[Opening Data excerpt section]
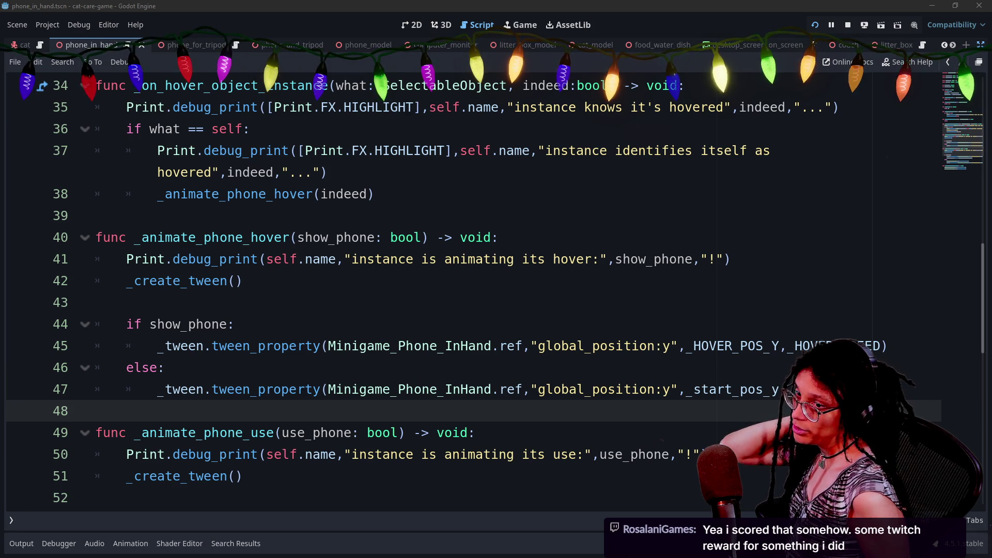
- Add an indented blank line after else: on line 46, above the tween back to _start_pos_y
{"action": "left_click", "coordinate": [164, 368]}
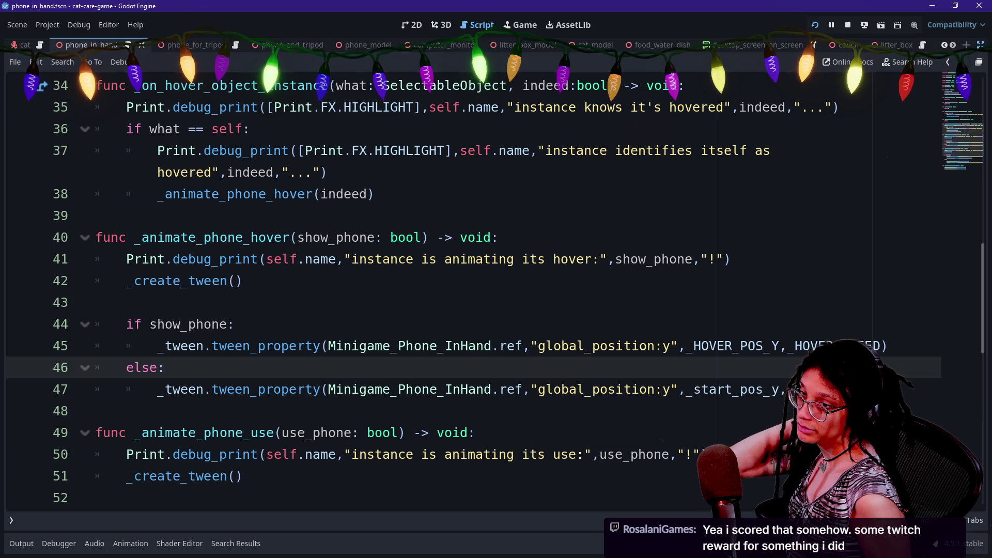
{"action": "left_click", "coordinate": [664, 389]}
[Closing Data excerpt section]
* Your assignment *
Your copy should match the listing exactly, apart from the pictures it leaves out.

* Finished task *
- Add an indented blank line after else: on line 46, above the tween back to _start_pos_y
{"action": "left_click", "coordinate": [164, 368]}
{"action": "left_click", "coordinate": [664, 389]}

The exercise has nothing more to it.